Tive hoje a oportunidade de ver em ação, na Biblioteca Mario de Andrade em São Paulo, a fotografia em placa úmida de Roger Sassaki. Retratos em Ferrótipos e Ambrótipos estavam no menu do dia para as pessoas que visitavam o festival organizado pela revista de fotografia Zum, com palestras e workshops. Todos os ingredientes e aspectos dessa prática, ambulante por natureza, estavam presentes. Muita flexibilidade para adaptar-se às condições do lugar, do evento, do público que interrompe, quer saber, conversar, mexer e empresta um certo clima de quermesse ou feira de ciências. Mas por trás dessas turbulências todas, o processo direto (sem negativo ou arquivo raw), exige um protocolo bem rígido, uma disciplina com muitos passos que só com preparação e prática podem gerar o resultado esperado.
Sobre placa úmida
Umas poucas referências técnicas e históricas: A base desses processos ditos em “placa úmida” (wet plate) é um líquido chamado colódio que forma um suporte adequado para os sais de prata sensíveis à luz. O “úmido” vem do fato de que a foto precisa ser tomada e a placa processada antes que seque. Por isso o fotógrafo precisa então ter seu laboratório no mesmo local. Todo o começo da fotografia foi controverso e muitas disputas ocorreram sobre autorias e pioneirismos. Mas Josef Maria Eder (1855-1944), alemão, respeitado historiador e ao mesmo tempo químico especialista em fotografia, atribuiu ao inglês Frederick Scott Archer ( 1813-1857) a proeza de ter realizado as primeiras placas em colódio em 1850 (History of Photography, pag 345). Portanto, aproximadamente vinte anos depois de Daguerre e Talbot terem anunciado seus procedimentos inaugurais. O Talbotype, usando negativos em papel encerado, ainda viria a ser o futuro da fotografia, graças ao desenvolvimentos de emulsões em muito tributárias dos caminhos abertos por Archer com o colódio. Mas o Daguerreótipo, totalmente diferente, praticamente morreu quando o processo de placa úmida veio a público e ganhou a preferência quase absoluta no registro de imagens.
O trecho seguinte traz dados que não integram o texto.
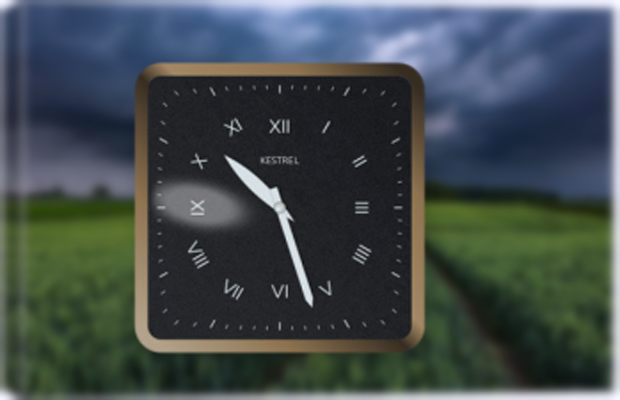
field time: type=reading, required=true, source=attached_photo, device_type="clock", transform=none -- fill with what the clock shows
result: 10:27
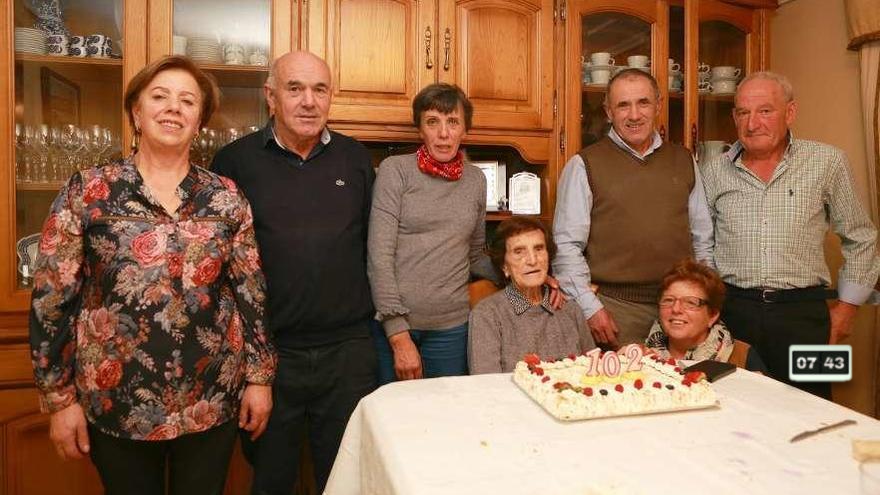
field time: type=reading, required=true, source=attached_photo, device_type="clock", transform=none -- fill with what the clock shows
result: 7:43
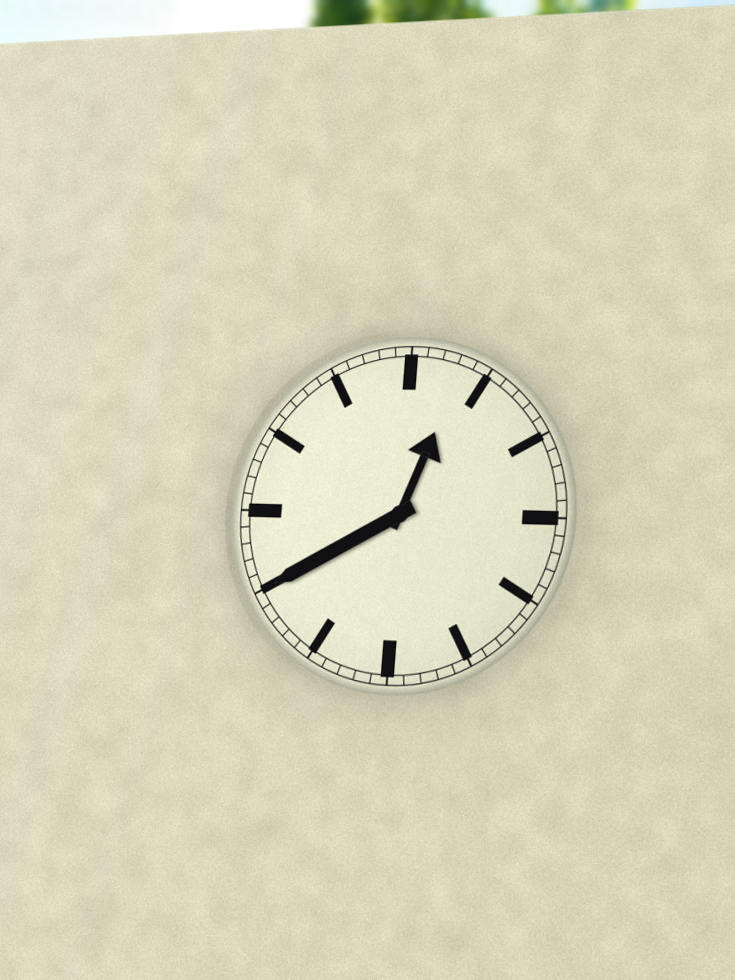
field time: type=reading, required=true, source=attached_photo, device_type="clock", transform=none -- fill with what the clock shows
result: 12:40
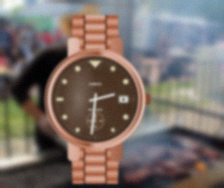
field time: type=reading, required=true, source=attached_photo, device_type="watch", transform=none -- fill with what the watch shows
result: 2:31
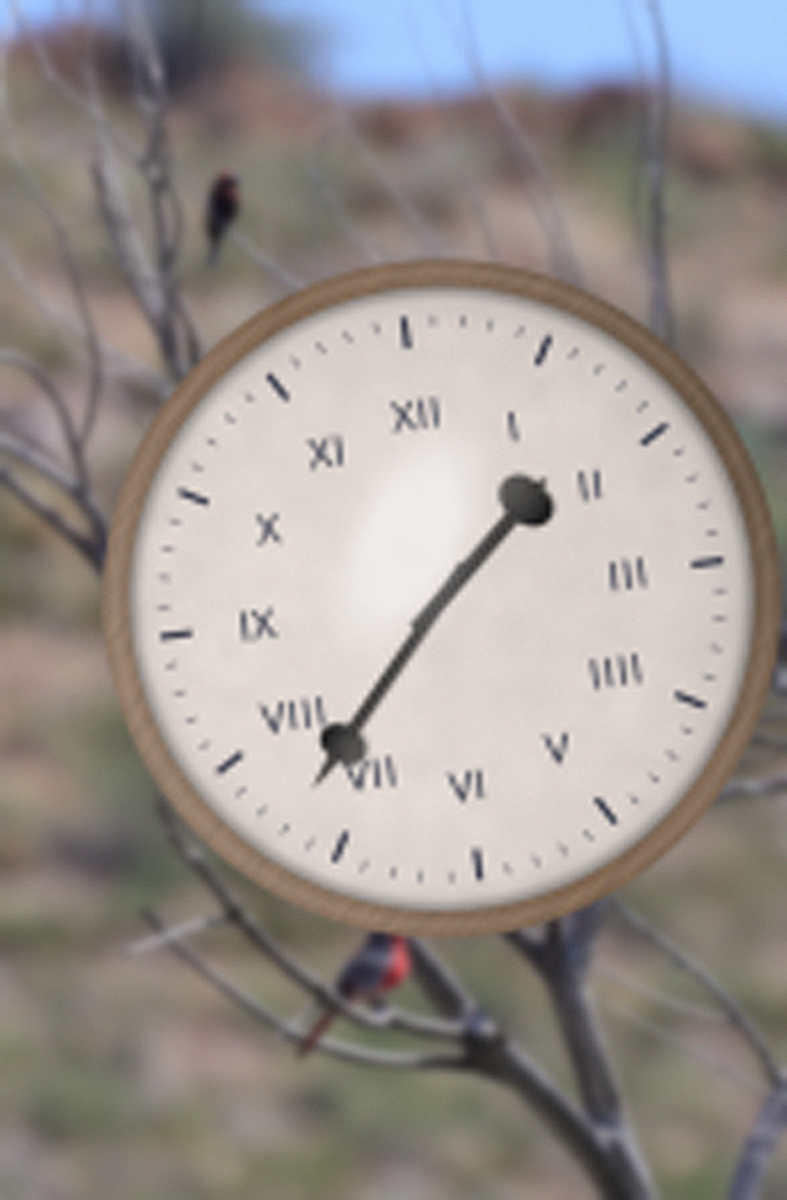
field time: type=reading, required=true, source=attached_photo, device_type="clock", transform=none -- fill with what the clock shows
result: 1:37
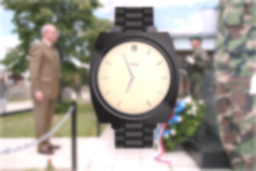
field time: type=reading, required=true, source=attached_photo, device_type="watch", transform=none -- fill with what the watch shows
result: 6:56
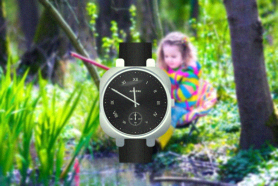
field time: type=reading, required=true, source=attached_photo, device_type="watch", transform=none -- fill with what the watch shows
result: 11:50
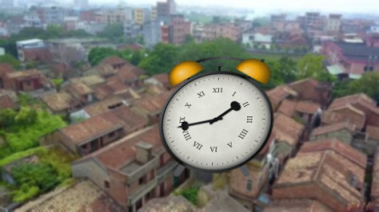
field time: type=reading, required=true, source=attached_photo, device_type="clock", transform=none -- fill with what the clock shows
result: 1:43
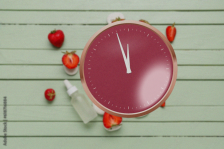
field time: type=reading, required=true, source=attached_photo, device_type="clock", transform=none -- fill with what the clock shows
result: 11:57
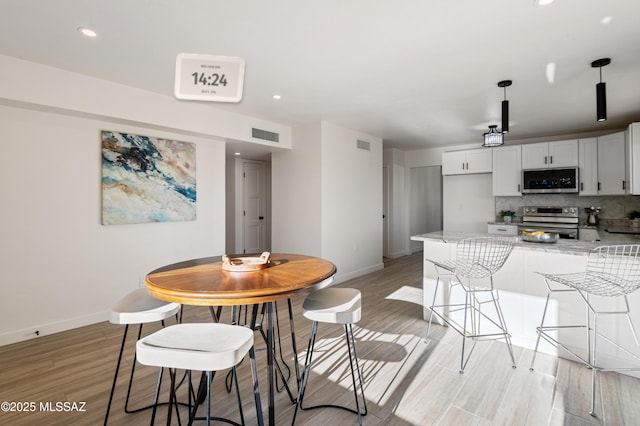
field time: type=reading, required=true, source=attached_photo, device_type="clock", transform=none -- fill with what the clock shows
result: 14:24
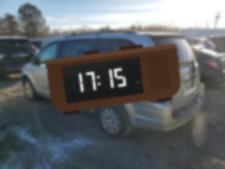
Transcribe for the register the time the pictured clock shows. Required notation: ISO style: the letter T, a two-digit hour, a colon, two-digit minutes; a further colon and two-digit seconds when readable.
T17:15
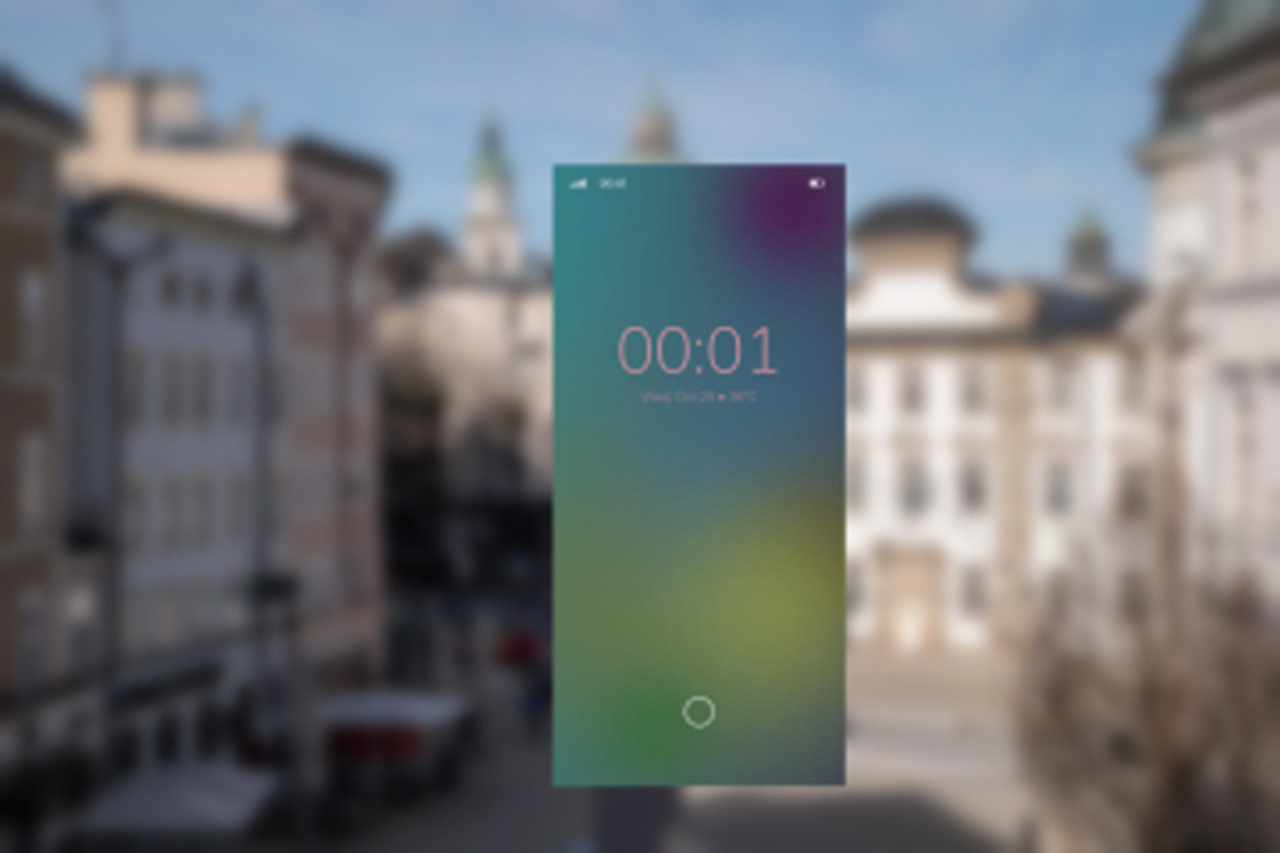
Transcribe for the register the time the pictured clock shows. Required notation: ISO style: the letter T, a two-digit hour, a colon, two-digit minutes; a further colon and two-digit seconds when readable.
T00:01
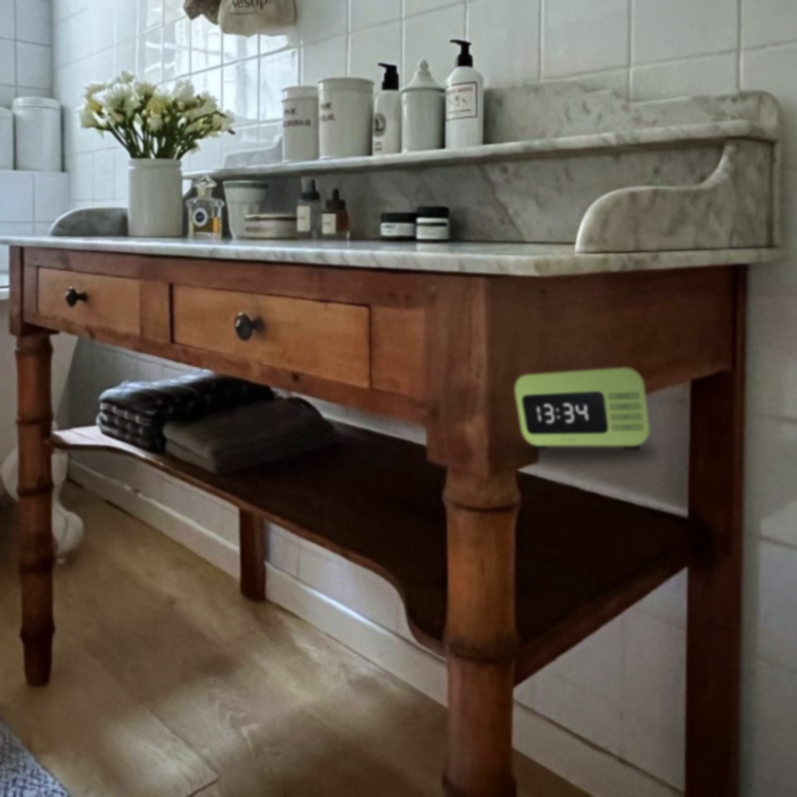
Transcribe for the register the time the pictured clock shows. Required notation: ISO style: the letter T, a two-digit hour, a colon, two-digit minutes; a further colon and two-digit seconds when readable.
T13:34
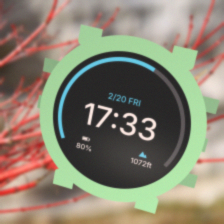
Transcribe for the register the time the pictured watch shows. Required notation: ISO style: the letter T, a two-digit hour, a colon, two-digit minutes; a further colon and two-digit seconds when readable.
T17:33
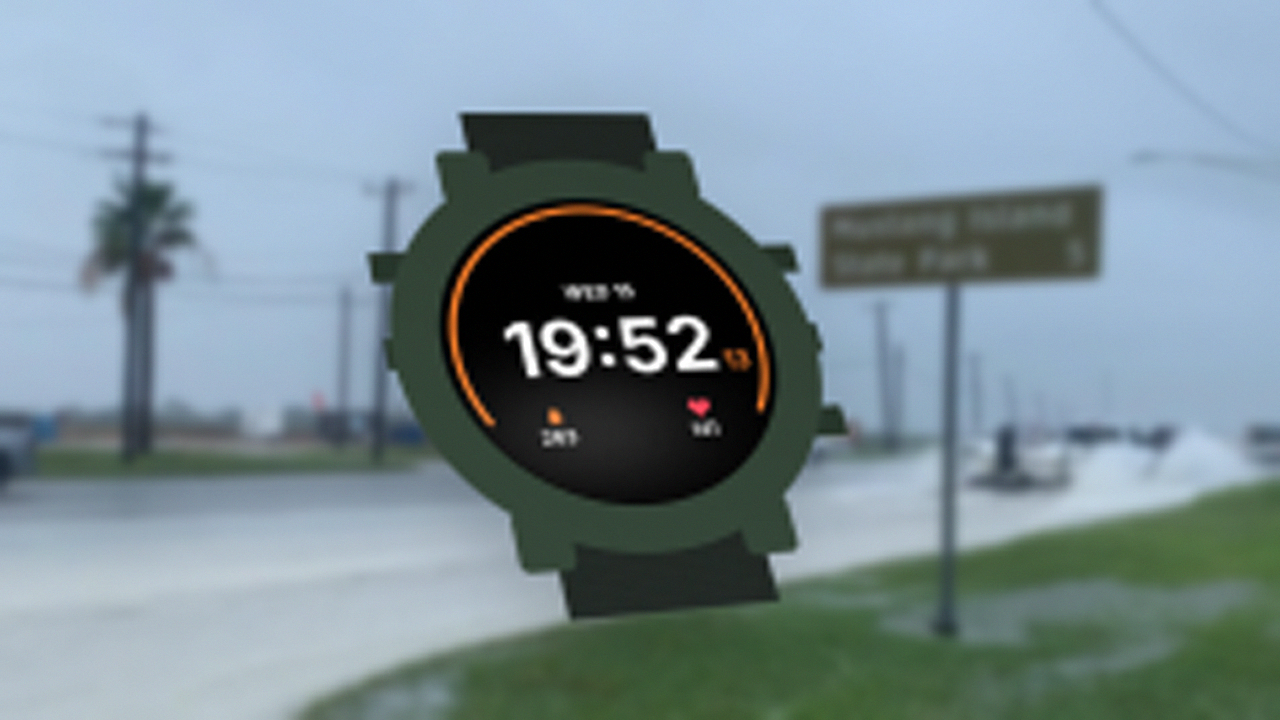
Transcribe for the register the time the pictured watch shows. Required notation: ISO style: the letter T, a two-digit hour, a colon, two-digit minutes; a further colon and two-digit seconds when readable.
T19:52
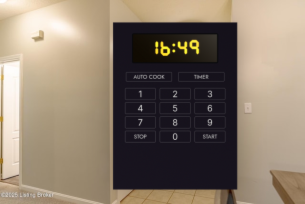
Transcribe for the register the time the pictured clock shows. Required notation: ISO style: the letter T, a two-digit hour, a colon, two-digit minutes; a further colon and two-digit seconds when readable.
T16:49
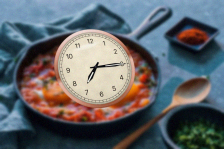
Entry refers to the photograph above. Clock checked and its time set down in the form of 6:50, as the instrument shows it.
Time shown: 7:15
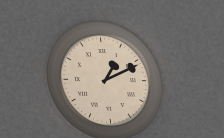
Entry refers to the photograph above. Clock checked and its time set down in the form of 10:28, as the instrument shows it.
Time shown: 1:11
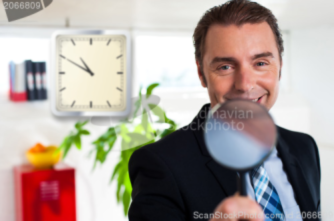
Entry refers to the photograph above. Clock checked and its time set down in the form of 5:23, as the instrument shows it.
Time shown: 10:50
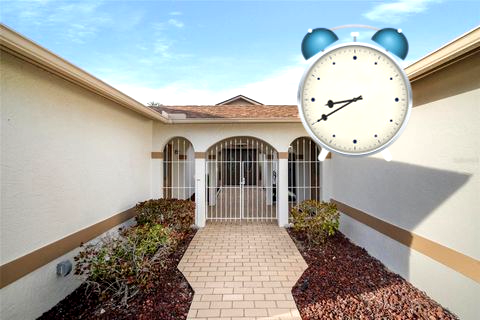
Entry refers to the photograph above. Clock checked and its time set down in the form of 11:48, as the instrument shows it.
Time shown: 8:40
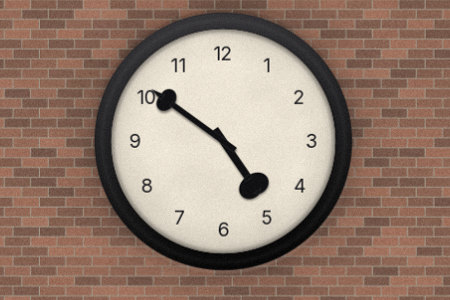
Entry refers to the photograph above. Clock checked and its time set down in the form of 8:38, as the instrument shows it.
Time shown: 4:51
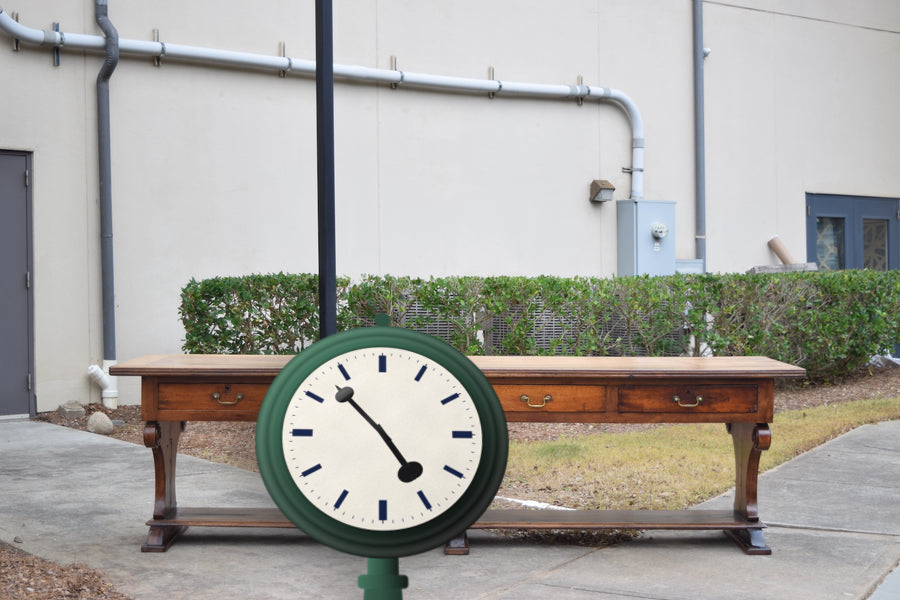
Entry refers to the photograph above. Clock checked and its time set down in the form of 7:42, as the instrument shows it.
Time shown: 4:53
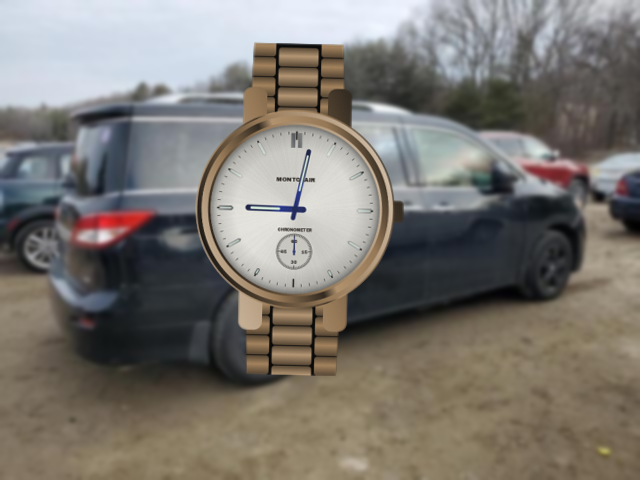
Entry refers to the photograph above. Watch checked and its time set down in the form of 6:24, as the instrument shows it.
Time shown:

O colódio permitia se fazer negativos de vidro, que rendiam muito melhor os detalhes em comparação com os negativos de papel que, por mais transparentes que fossem, não tinham como superar a translucidez do vidro. Além disso originou duas variações para produzir positivos diretos, justamente o Ambrótipo (Ambrotype) e logo em seguida o Tintype ou Ferrótipo (Ferrotype), dois métodos que Roger Sassaki vem utilizando juntamente com o colódio original, este para produzir negativos. O Ambrotype é na verdade mais uma maneira de se montar o colódio feito no vidro, adicionando-se um um fundo preto posteriormente. Ainda é Eder quem diz que a primeira placa esmaltada sobre a qual foi aplicado o processo do colódio (Ferrótipo), gerando uma imagem positiva diretamente, foi realizada por Laurent Millet em 1854 (ibid. pag 347). O historiador conta ainda que Le Gray (França), o famoso fotógrafo, também disputou com Millet a mesma invenção. De suas pesquisas, Sassaki salienta ainda outros nomes que participaram e alguns que também reivindicaram a primazia no processo: James Cutting (EUA), Hamilton L. Smith (EUA), Adolphe-Alexander Martin (França) e Victor Griswold (EUA). Saber quem foi que fez primeiro torna-se uma questão impossível. O interessante hoje é percebermos a efervescência do ambiente e como eram ainda os próprios fotógrafos que puxavam o desenvolvimento dos novos processos.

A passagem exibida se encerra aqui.